Lap Dance Law Riles Strippers
Exotic dancers and strip club supporters are up in arms over a new ordinance restricting lap dance gyrations and barring customers from stuffing bills in G-strings at clubs outside Las Vegas.
"It's the image of Vegas," strip club customer Tony Anziano, 25, said Wednesday before the Clark County Commission voted 5-1 to adopt lap dance restrictions. "Now they're trying to make it like it's some sort of Disneyland."
Lap dances are illegal in Clark County, where Las Vegas is, but the law is so vague that it's rarely enforced in the clubs in the county outside the city.
Things are looser in Las Vegas itself. Lap dances are permitted in six clubs in the city, and tips may be slipped into G-strings -- though fondling is off-limits. The new county rules will not apply within Las Vegas.
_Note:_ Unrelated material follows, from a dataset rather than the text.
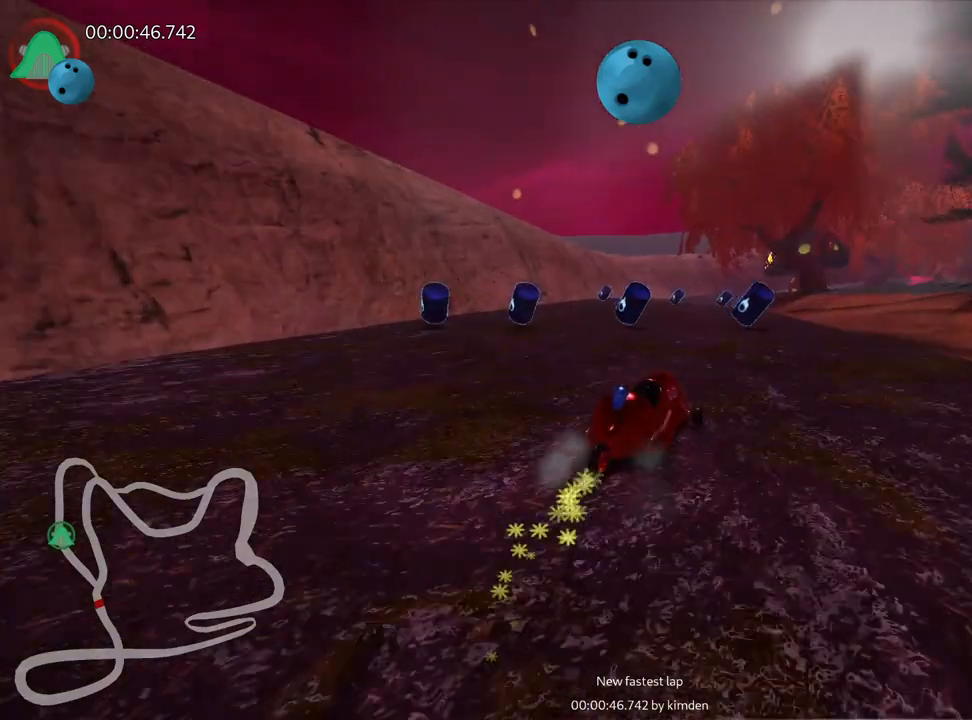
{"keys": ["left", "skid", "up"], "events": [[250, "nitro", "down"], [417, "nitro", "up"]]}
An 18-month undercover police investigation had found lap dancing led to simulated sex acts, "excessive grinding" and, in some cases, prostitution. County Commissioner Yvonne Atkinson Gates wanted to change that, so she proposed banning dancers and customers from touching each other's buttocks, genitals or breasts during lap dances.
As of Sept. 1, lap dances will be legal, but dancers won't be able to touch or sit on the customer's genital area. They are allowed to touch and dance on a customer's legs. Stuffing dollar bills in G-strings will be prohibited.
Most people attending the commission's meeting were displeased with the new rules.
"You're confusing sex with titillation," Dr. Jeffrey Arenswald told the commission. "You have some repressed sexual ideas."
At that, Gates banged her gavel.
"I'm not doing this because of my sexual anything," Gates said. "I'm doing this because I think it's right."
Commission members viewed two surveillance tapes of undercover activity at strip clubs before voting. The public watched the racy videos, too, in a separate room.